(WORK ORDER)
Reproduce the data from the line containing "When an element" through the line containing "any other script.", switching "component" to "custom element" and leaving everything else as it is.

#### THE RECORDS

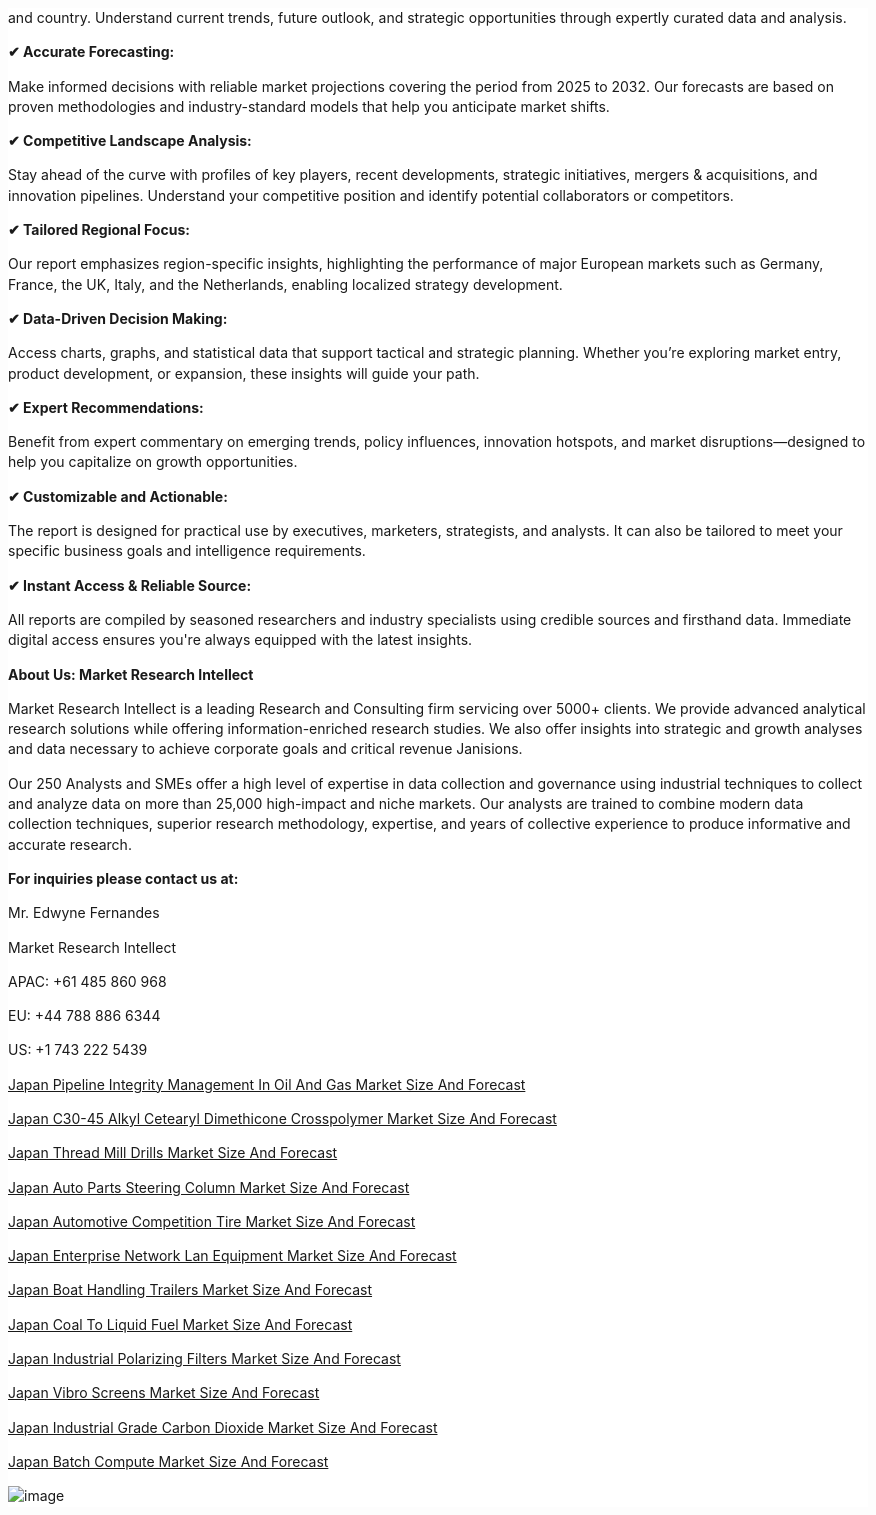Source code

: and country. Understand current trends, future outlook, and strategic opportunities through expertly curated data and analysis.</p><p><strong>✔ Accurate Forecasting:</strong></p><p>Make informed decisions with reliable market projections covering the period from 2025 to 2032. Our forecasts are based on proven methodologies and industry-standard models that help you anticipate market shifts.</p><p><strong>✔ Competitive Landscape Analysis:</strong></p><p>Stay ahead of the curve with profiles of key players, recent developments, strategic initiatives, mergers &amp; acquisitions, and innovation pipelines. Understand your competitive position and identify potential collaborators or competitors.</p><p><strong>✔ Tailored Regional Focus:</strong></p><p>Our report emphasizes region-specific insights, highlighting the performance of major European markets such as Germany, France, the UK, Italy, and the Netherlands, enabling localized strategy development.</p><p><strong>✔ Data-Driven Decision Making:</strong></p><p>Access charts, graphs, and statistical data that support tactical and strategic planning. Whether you&rsquo;re exploring market entry, product development, or expansion, these insights will guide your path.</p><p><strong>✔ Expert Recommendations:</strong></p><p>Benefit from expert commentary on emerging trends, policy influences, innovation hotspots, and market disruptions&mdash;designed to help you capitalize on growth opportunities.</p><p><strong>✔ Customizable and Actionable:</strong></p><p>The report is designed for practical use by executives, marketers, strategists, and analysts. It can also be tailored to meet your specific business goals and intelligence requirements.</p><p><strong>✔ Instant Access &amp; Reliable Source:</strong></p><p>All reports are compiled by seasoned researchers and industry specialists using credible sources and firsthand data. Immediate digital access ensures you're always equipped with the latest insights.</p><p><strong><span class="font-[700]">About Us: Market Research Intellect</span></strong></p><p><span class="">Market Research Intellect is a leading Research and Consulting firm servicing over 5000+ clients. We provide advanced analytical research solutions while offering information-enriched research studies.&nbsp;</span>We also offer insights into strategic and growth analyses and data necessary to achieve corporate goals and critical revenue Janisions.</p><p><span class="">Our 250 Analysts and SMEs offer a high level of expertise in data collection and governance using industrial techniques to collect and analyze data on more than 25,000 high-impact and niche markets. Our analysts are trained to combine modern data collection techniques, superior research methodology, expertise, and years of collective experience to produce informative and accurate research.</span></p><p><strong>For inquiries please contact us at:</strong></p><p>Mr. Edwyne Fernandes</p><p>Market Research Intellect</p><p>APAC: +61 485 860 968</p><p>EU: +44 788 886 6344</p><p>US: +1 743 222 5439</p><p><a href="https://github.com/Savii25/The-Trend-Vista-Research/blob/main/Pipeline-Integrity-Management-In-Oil-And-Gas-Market/Pipeline-Integrity-Management-In-Oil-And-Gas-Market.md">Japan Pipeline Integrity Management In Oil And Gas Market Size And Forecast</a></p><p><a href="https://github.com/Savii25/The-Trend-Vista-Research/blob/main/C30-45-Alkyl-Cetearyl-Dimethicone-Crosspolymer-Market/C30-45-Alkyl-Cetearyl-Dimethicone-Crosspolymer-Market.md">Japan C30-45 Alkyl Cetearyl Dimethicone Crosspolymer Market Size And Forecast</a></p><p><a href="https://github.com/Savii25/The-Trend-Vista-Research/blob/main/Thread-Mill-Drills-Market/Thread-Mill-Drills-Market.md">Japan Thread Mill Drills Market Size And Forecast</a></p><p><a href="https://github.com/Savii25/The-Trend-Vista-Research/blob/main/Auto-Parts-Steering-Column-Market/Auto-Parts-Steering-Column-Market.md">Japan Auto Parts Steering Column Market Size And Forecast</a></p><p><a href="https://github.com/Savii25/The-Trend-Vista-Research/blob/main/Automotive-Competition-Tire-Market/Automotive-Competition-Tire-Market.md">Japan Automotive Competition Tire Market Size And Forecast</a></p><p><a href="https://github.com/Savii25/The-Trend-Vista-Research/blob/main/Enterprise-Network-Lan-Equipment-Market/Enterprise-Network-Lan-Equipment-Market.md">Japan Enterprise Network Lan Equipment Market Size And Forecast</a></p><p><a href="https://github.com/Savii25/The-Trend-Vista-Research/blob/main/Boat-Handling-Trailers-Market/Boat-Handling-Trailers-Market.md">Japan Boat Handling Trailers Market Size And Forecast</a></p><p><a href="https://github.com/Savii25/The-Trend-Vista-Research/blob/main/Coal-To-Liquid-Fuel-Market/Coal-To-Liquid-Fuel-Market.md">Japan Coal To Liquid Fuel Market Size And Forecast</a></p><p><a href="https://github.com/Savii25/The-Trend-Vista-Research/blob/main/Industrial-Polarizing-Filters-Market/Industrial-Polarizing-Filters-Market.md">Japan Industrial Polarizing Filters Market Size And Forecast</a></p><p><a href="https://github.com/Savii25/The-Trend-Vista-Research/blob/main/Vibro-Screens-Market/Vibro-Screens-Market.md">Japan Vibro Screens Market Size And Forecast</a></p><p><a href="https://github.com/Savii25/The-Trend-Vista-Research/blob/main/Industrial-Grade-Carbon-Dioxide-Market/Industrial-Grade-Carbon-Dioxide-Market.md">Japan Industrial Grade Carbon Dioxide Market Size And Forecast</a></p><p><a href="https://github.com/Savii25/The-Trend-Vista-Research/blob/main/Batch-Compute-Market/Batch-Compute-Market.md">Japan Batch Compute Market Size And Forecast</a></p>
![image](https://github.com/user-attachments/assets/8689b379-d84e-40f7-b9a0-436bd865c15b)
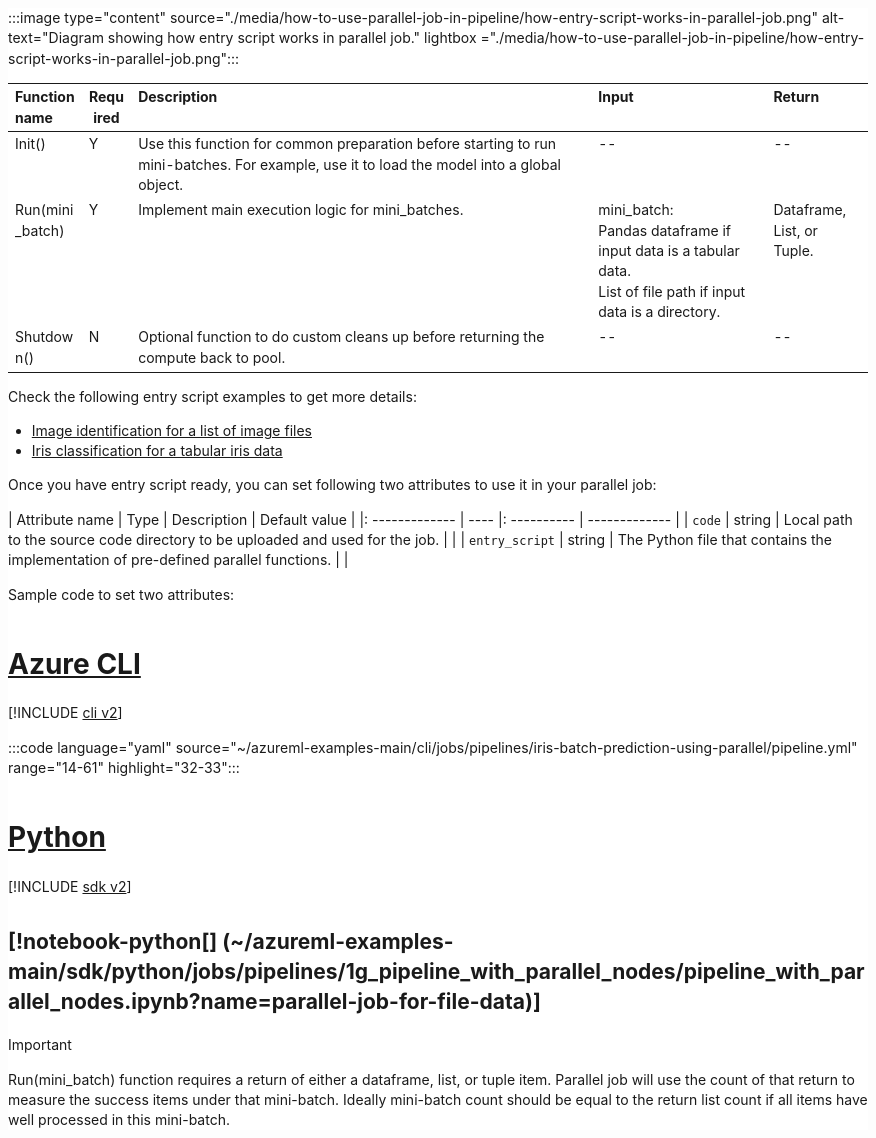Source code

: :::image type="content" source="./media/how-to-use-parallel-job-in-pipeline/how-entry-script-works-in-parallel-job.png" alt-text="Diagram showing how entry script works in parallel job." lightbox ="./media/how-to-use-parallel-job-in-pipeline/how-entry-script-works-in-parallel-job.png":::

| Function name | Required | Description | Input | Return |
| :------------ | -------- | :---------- | :---- | :----- |
| Init() | Y | Use this function for common preparation before starting to run mini-batches. For example, use it to load the model into a global object. | -- | -- |
| Run(mini_batch) | Y | Implement main execution logic for mini_batches. | mini_batch: <br>Pandas dataframe if input data is a tabular data.<br> List of file path if input data is a directory. | Dataframe, List, or Tuple. |
| Shutdown() | N | Optional function to do custom cleans up before returning the compute back to pool. | -- | -- |

Check the following entry script examples to get more details:

- [Image identification for a list of image files](https://github.com/Azure/MachineLearningNotebooks/blob/master/how-to-use-azureml/machine-learning-pipelines/parallel-run/Code/digit_identification.py)
- [Iris classification for a tabular iris data](https://github.com/Azure/MachineLearningNotebooks/blob/master/how-to-use-azureml/machine-learning-pipelines/parallel-run/Code/iris_score.py)

Once you have entry script ready, you can set following two attributes to use it in your parallel job:

| Attribute name | Type | Description | Default value |
|: ------------- | ---- |: ---------- | ------------- |
| `code` | string | Local path to the source code directory to be uploaded and used for the job. | |
| `entry_script` | string | The Python file that contains the implementation of pre-defined parallel functions. | |

Sample code to set two attributes:

# [Azure CLI](#tab/cliv2)

[!INCLUDE [cli v2](includes/machine-learning-cli-v2.md)]

:::code language="yaml" source="~/azureml-examples-main/cli/jobs/pipelines/iris-batch-prediction-using-parallel/pipeline.yml" range="14-61" highlight="32-33":::

# [Python](#tab/python)

[!INCLUDE [sdk v2](includes/machine-learning-sdk-v2.md)]

[!notebook-python[] (~/azureml-examples-main/sdk/python/jobs/pipelines/1g_pipeline_with_parallel_nodes/pipeline_with_parallel_nodes.ipynb?name=parallel-job-for-file-data)]
---

> [!IMPORTANT]
> Run(mini_batch) function requires a return of either a dataframe, list, or tuple item. Parallel job will use the count of that return to measure the success items under that mini-batch. Ideally mini-batch count should be equal to the return list count if all items have well processed in this mini-batch.
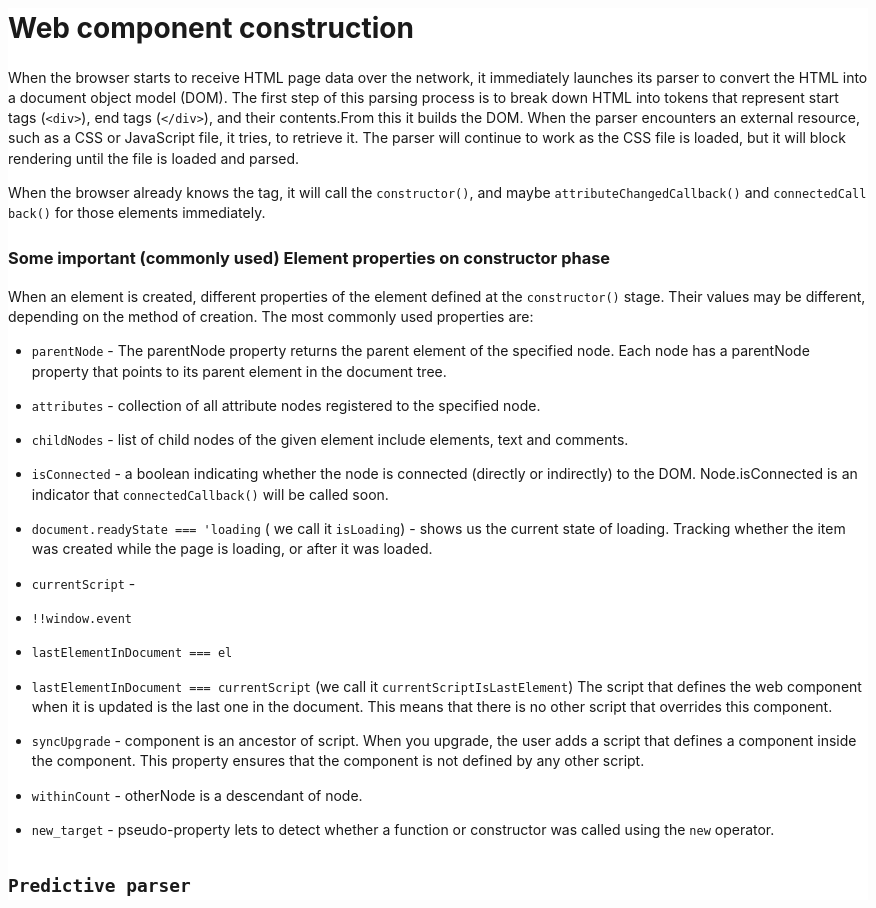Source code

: # Web component construction

When the browser starts to receive HTML page data over the network, it immediately launches its parser to convert the HTML
into a document object model (DOM).
The first step of this parsing process is to break down HTML into tokens that represent start tags (`<div>`), end tags (`</div>`),
and their contents.From this it builds the DOM.
When the parser encounters an external resource, such as a CSS or JavaScript file, it tries, to retrieve it. 
The parser will continue to work as the CSS file is loaded, but it will block rendering until the file is loaded and parsed.

When the browser already knows the tag, it will call the `constructor()`, and maybe `attributeChangedCallback()` and
 `connectedCallback()` for those elements immediately.

### Some important (commonly used) Element properties on constructor phase

When an element is created, different properties of the element defined at the `constructor()` stage. 
Their values may be different, depending on the method of creation. The most commonly used properties are:

 * `parentNode` - The parentNode property returns the parent element of the specified node. Each node has a parentNode property that points to its parent element in the document tree.
 * `attributes` - collection of all attribute nodes registered to the specified node.
 * `childNodes` - list of child nodes of the given element include elements, text and comments.
 * `isConnected` - a boolean indicating whether the node is connected (directly or indirectly) to the DOM. Node.isConnected is an indicator that `connectedCallback()` will be called soon. 
 * `document.readyState === 'loading` ( we call it `isLoading`) - shows us the current state of loading. Tracking whether the item was created while the page is loading, or after it was loaded.


 * `currentScript` - 
 
 * `!!window.event`
 * `lastElementInDocument === el`
 * `lastElementInDocument === currentScript` (we call it `currentScriptIsLastElement`) The script that defines the web component when it is updated is the last one in the document. This means that there is no other script that overrides this component.
 
 * `syncUpgrade` - component is an ancestor of script. When you upgrade, the user adds a script that defines a component inside the component. This property ensures that the component is not defined by any other script. 

 * `withinCount` - otherNode is a descendant of node. 
 * `new_target` - pseudo-property lets to detect whether a function or constructor was called using the `new` operator.



## `Predictive parser`
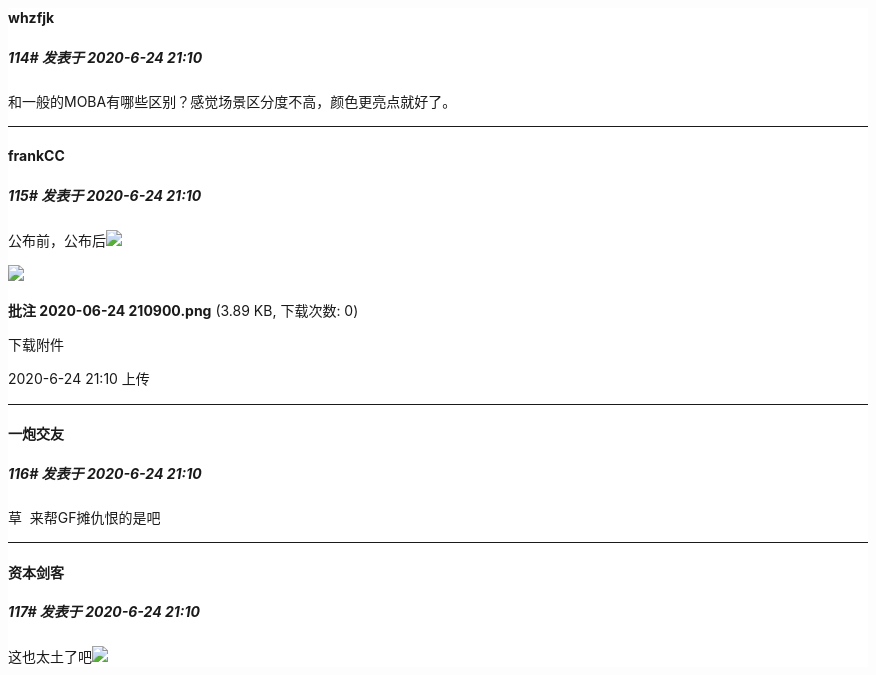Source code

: ####  whzfjk  
##### 114#       发表于 2020-6-24 21:10




和一般的MOBA有哪些区别？感觉场景区分度不高，颜色更亮点就好了。







-----

####  frankCC  
##### 115#       发表于 2020-6-24 21:10




公布前，公布后<img src="https://static.saraba1st.com/image/smiley/face2017/067.png" referrerpolicy="no-referrer">

<img src="https://img.saraba1st.com/forum/202006/24/211005yuckybzvp3tynpud.png" referrerpolicy="no-referrer">


<strong>批注 2020-06-24 210900.png</strong> (3.89 KB, 下载次数: 0)

下载附件

2020-6-24 21:10 上传












-----

####  一炮交友  
##### 116#       发表于 2020-6-24 21:10




草  来帮GF摊仇恨的是吧







-----

####  资本剑客  
##### 117#       发表于 2020-6-24 21:10




这也太土了吧<img src="https://static.saraba1st.com/image/smiley/face2017/118.png" referrerpolicy="no-referrer">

########

(ANSWER BOX)
When an element is created, different properties of the element defined at the `constructor()` stage. 
Their values may be different, depending on the method of creation. The most commonly used properties are:

 * `parentNode` - The parentNode property returns the parent element of the specified node. Each node has a parentNode property that points to its parent element in the document tree.
 * `attributes` - collection of all attribute nodes registered to the specified node.
 * `childNodes` - list of child nodes of the given element include elements, text and comments.
 * `isConnected` - a boolean indicating whether the node is connected (directly or indirectly) to the DOM. Node.isConnected is an indicator that `connectedCallback()` will be called soon. 
 * `document.readyState === 'loading` ( we call it `isLoading`) - shows us the current state of loading. Tracking whether the item was created while the page is loading, or after it was loaded.


 * `currentScript` - 
 
 * `!!window.event`
 * `lastElementInDocument === el`
 * `lastElementInDocument === currentScript` (we call it `currentScriptIsLastElement`) The script that defines the web custom element when it is updated is the last one in the document. This means that there is no other script that overrides this custom element.
 
 * `syncUpgrade` - custom element is an ancestor of script. When you upgrade, the user adds a script that defines a custom element inside the custom element. This property ensures that the custom element is not defined by any other script. 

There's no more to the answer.